Tuesday, June 4, 2019

Former UK PM & Labour Leader Blair Condemns Corbyn for Anti-Semitism

During an appearance yesterday at a panel discussion at Bar Ilan University in Tel Aviv, former British Prime Minister and Labour Party leader Tony Blair denounced current Labour Party leader Jeremy Corbyn for anti-Semitism.


To be frank, this anti-Semitism row, it’s a shameful thing. If you told me, not merely back in May 1997, but at any point in the next 10 years, that the party I led for 13 years would have a problem with anti-Semitism, I would literally not have credited it, or believed it, and yet it is, and it’s there today.


Blair, who resided at 10 Downing Street from 1997 to 2007, also said that when he established the Equality and Human Rights Commission he "never dreamed it would be investigating the Labour Party."

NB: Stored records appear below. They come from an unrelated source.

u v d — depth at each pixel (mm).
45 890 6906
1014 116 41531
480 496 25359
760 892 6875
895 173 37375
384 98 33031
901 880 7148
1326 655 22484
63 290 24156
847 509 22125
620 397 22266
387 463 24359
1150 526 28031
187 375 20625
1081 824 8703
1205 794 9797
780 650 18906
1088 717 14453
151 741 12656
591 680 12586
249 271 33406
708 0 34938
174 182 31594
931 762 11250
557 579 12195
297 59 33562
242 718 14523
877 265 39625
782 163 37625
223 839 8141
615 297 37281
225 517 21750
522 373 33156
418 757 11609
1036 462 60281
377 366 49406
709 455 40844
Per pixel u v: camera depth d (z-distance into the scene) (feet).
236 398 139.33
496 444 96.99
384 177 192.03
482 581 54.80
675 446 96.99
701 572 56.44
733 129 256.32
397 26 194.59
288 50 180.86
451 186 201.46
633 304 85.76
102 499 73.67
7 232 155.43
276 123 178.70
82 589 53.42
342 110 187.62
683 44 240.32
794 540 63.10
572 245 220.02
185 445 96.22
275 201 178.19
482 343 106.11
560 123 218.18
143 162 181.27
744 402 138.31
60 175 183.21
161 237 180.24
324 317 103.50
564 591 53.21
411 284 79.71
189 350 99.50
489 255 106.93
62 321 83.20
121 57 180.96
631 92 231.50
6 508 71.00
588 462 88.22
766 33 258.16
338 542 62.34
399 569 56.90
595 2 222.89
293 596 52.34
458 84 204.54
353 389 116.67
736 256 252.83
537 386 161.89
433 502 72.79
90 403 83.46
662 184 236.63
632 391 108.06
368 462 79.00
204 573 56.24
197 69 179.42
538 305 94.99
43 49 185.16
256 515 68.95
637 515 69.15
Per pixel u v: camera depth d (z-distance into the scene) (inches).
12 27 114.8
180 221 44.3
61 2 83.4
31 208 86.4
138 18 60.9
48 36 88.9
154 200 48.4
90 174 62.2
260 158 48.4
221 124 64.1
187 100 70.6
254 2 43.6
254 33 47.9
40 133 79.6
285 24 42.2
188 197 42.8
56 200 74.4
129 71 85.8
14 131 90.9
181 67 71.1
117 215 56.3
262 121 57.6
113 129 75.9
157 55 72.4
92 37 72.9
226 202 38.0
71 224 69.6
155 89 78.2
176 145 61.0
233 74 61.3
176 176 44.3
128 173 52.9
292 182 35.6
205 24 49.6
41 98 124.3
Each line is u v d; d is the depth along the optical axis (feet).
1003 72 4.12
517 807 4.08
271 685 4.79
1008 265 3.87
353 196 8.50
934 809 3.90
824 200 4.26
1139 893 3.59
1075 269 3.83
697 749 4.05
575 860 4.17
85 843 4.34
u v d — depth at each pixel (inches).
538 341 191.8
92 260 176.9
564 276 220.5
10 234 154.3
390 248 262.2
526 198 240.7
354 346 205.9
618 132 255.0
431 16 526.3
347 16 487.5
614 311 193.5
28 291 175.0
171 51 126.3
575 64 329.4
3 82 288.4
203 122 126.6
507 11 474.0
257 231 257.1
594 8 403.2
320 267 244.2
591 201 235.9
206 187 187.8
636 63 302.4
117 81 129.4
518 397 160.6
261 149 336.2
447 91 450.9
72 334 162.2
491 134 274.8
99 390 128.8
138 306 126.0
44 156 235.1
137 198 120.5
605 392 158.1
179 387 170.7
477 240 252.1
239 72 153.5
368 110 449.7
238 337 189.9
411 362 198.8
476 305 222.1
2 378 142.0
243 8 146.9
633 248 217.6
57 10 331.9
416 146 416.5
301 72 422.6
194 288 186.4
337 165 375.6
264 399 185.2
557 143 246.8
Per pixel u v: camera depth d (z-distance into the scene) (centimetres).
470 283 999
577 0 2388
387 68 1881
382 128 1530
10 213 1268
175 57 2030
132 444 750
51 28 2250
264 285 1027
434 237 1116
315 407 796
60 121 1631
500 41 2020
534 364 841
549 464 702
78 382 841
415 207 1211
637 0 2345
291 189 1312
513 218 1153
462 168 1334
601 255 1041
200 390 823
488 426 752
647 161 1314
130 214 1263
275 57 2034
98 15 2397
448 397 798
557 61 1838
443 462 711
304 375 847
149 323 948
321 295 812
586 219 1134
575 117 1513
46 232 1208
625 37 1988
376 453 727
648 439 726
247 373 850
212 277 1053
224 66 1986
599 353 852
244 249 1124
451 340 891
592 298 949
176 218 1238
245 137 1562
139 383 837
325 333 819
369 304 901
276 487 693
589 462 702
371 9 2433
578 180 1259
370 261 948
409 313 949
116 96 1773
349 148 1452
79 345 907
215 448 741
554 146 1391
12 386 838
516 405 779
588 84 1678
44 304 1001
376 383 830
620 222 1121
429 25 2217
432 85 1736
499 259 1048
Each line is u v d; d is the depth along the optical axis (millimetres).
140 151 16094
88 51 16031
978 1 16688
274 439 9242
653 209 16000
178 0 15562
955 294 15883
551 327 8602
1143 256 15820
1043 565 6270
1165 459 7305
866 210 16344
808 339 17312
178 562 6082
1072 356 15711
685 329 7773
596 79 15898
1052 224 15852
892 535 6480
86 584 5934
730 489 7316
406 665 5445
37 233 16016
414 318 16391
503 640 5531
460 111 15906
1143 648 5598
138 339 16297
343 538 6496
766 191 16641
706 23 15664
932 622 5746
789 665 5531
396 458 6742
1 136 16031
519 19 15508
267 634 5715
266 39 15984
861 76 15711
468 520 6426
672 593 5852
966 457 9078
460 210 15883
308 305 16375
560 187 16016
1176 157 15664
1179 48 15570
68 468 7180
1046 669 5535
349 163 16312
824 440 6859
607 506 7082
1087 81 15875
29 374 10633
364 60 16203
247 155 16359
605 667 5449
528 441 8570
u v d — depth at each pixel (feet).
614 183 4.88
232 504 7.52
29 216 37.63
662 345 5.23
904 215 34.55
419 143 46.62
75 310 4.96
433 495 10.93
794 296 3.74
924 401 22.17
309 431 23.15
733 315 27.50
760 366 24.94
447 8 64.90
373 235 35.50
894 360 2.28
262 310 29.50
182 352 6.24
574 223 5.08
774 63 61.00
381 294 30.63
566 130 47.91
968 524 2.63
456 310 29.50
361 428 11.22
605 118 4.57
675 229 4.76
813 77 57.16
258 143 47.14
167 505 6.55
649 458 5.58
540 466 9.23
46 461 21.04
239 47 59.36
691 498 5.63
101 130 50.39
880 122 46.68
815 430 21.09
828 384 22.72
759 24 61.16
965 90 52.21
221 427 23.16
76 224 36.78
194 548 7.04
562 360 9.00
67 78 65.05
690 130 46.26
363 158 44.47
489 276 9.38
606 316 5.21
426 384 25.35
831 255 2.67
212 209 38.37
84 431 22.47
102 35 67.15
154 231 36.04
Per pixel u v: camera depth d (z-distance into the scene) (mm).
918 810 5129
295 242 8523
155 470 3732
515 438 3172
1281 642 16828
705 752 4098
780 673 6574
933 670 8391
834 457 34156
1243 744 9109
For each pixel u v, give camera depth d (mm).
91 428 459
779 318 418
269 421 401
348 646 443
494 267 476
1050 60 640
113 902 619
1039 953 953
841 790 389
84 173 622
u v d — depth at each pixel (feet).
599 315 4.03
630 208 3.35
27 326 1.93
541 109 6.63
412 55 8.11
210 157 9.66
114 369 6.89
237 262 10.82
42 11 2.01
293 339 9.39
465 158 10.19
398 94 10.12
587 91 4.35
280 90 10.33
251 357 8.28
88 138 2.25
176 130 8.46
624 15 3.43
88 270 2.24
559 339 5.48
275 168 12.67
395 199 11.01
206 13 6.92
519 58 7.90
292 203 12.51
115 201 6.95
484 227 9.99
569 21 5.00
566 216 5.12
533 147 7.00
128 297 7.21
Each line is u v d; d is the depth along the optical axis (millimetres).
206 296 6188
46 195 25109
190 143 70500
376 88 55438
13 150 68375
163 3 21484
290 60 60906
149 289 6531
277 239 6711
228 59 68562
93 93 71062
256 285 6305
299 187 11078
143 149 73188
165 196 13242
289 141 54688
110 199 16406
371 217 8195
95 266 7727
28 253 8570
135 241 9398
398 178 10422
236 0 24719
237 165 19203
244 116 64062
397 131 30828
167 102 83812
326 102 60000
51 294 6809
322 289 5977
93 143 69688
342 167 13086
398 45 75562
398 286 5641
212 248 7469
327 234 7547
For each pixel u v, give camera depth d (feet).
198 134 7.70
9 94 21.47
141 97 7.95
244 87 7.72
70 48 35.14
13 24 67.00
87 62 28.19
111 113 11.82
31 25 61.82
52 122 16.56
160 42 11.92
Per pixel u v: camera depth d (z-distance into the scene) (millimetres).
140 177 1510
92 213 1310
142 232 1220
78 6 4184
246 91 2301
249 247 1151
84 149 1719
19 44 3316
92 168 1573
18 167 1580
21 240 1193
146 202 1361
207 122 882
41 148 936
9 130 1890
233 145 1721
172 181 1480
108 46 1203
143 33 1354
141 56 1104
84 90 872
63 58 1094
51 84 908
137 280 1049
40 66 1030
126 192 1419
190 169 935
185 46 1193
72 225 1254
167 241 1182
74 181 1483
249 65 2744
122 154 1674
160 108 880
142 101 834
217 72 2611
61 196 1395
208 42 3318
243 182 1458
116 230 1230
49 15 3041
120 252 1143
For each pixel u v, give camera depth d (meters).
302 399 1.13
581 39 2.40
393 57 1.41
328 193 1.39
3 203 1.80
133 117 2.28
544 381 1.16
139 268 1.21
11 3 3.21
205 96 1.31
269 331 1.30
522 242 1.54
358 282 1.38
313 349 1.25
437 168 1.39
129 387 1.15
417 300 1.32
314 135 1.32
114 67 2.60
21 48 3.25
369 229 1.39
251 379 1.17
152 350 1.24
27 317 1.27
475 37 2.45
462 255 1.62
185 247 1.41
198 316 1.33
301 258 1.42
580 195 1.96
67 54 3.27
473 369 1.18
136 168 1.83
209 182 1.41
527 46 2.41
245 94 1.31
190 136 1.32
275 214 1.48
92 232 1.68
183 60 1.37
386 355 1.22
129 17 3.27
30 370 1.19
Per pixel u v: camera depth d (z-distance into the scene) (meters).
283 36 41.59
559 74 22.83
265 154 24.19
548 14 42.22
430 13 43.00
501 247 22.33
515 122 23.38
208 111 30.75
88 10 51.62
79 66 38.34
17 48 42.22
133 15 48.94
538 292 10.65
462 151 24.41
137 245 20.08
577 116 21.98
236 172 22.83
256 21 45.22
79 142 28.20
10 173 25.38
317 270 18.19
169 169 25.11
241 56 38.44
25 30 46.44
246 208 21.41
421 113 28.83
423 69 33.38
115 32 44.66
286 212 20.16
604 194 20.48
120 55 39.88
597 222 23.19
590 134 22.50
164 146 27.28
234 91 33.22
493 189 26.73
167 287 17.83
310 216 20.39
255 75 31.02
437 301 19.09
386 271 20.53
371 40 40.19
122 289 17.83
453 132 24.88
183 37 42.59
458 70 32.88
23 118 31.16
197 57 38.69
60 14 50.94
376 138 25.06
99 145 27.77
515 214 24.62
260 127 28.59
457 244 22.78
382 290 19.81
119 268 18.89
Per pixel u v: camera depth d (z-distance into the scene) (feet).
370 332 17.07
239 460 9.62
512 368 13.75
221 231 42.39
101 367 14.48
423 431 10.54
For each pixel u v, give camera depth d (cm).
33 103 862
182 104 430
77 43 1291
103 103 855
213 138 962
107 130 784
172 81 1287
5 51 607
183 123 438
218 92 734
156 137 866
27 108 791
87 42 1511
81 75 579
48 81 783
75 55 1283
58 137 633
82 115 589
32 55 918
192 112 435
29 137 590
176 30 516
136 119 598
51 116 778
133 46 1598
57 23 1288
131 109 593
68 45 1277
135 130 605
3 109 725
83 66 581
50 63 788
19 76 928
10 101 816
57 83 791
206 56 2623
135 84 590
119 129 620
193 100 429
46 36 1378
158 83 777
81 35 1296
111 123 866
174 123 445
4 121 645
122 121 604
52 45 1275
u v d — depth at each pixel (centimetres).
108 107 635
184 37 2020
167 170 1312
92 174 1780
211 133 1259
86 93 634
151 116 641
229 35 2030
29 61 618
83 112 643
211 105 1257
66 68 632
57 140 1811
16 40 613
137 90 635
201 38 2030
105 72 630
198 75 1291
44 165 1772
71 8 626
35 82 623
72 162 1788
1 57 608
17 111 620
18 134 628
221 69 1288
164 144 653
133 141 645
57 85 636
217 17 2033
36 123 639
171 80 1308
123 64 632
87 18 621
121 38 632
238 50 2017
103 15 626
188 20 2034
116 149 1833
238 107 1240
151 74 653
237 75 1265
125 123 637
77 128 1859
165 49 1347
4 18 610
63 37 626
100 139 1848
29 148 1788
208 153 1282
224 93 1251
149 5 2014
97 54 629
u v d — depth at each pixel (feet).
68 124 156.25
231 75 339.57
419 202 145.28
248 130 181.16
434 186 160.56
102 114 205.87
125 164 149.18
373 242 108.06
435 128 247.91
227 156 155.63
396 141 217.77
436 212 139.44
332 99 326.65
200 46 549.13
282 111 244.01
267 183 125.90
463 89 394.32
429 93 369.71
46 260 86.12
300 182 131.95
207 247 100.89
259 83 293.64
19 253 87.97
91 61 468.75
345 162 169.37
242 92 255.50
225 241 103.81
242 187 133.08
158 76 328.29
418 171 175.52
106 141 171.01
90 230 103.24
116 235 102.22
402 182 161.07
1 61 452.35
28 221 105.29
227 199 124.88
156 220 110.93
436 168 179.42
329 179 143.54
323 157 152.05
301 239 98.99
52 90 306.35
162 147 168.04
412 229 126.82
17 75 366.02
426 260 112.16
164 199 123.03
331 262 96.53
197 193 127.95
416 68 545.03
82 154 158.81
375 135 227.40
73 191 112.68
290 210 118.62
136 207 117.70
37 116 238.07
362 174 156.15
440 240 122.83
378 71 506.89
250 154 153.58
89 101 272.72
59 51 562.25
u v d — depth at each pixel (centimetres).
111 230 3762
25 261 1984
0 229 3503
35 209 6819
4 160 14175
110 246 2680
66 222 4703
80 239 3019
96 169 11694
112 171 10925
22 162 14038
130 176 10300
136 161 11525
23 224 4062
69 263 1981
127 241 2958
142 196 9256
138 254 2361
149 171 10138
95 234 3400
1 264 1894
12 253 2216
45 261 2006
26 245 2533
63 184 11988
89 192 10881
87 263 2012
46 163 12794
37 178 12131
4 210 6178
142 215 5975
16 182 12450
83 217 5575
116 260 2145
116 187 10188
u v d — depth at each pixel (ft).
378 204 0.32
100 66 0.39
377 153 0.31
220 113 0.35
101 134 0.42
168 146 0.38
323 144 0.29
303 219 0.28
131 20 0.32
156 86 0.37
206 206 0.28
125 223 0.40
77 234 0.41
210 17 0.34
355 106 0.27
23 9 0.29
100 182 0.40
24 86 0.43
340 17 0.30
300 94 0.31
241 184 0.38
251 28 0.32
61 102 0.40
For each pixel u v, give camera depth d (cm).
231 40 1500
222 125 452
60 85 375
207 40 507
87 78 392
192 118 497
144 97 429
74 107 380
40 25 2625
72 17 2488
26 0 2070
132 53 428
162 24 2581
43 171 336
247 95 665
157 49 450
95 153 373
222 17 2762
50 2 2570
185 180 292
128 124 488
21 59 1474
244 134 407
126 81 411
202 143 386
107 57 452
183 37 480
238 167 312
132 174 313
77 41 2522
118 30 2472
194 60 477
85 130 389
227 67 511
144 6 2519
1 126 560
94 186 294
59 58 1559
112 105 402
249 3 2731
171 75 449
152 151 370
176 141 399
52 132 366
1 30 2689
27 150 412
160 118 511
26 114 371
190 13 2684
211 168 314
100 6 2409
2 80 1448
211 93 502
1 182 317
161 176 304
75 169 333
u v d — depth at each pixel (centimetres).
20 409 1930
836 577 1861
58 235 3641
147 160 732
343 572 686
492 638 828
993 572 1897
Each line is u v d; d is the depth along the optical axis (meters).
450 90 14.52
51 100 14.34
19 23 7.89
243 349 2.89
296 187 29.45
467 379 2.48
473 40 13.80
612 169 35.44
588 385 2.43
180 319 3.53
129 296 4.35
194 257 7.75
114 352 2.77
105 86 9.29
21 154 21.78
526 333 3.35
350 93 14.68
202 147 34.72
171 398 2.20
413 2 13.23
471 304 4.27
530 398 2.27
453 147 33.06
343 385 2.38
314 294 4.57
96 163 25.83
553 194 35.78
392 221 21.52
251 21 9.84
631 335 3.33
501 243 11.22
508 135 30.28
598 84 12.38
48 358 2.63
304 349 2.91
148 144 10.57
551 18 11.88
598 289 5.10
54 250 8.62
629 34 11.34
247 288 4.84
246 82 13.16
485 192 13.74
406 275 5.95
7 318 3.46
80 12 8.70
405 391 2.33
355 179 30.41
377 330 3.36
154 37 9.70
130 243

As for Corbyn, Blair said, “Some of the remarks are not explicable in any other way, I’m afraid, and that is sad. Does he think he is? No, he doesn’t think he is at all.”


That's quite the rebuke. Not that it will matter much though. Blair is fairly persona non grata even among those in Labour pre-Corbyn who consider him a war criminal for the U.K.'s participation in the War in Iraq. So I doubt it will push Labour into pushing out Corbyn. The only thing that could push Corbyn out is if their polling shows the new Conservative Leader trouncing Labour in a general election.


Nevertheless, it should give pause when a man who was the most successful leader of the Labour Party says the man currently at the helm is an anti-Semite.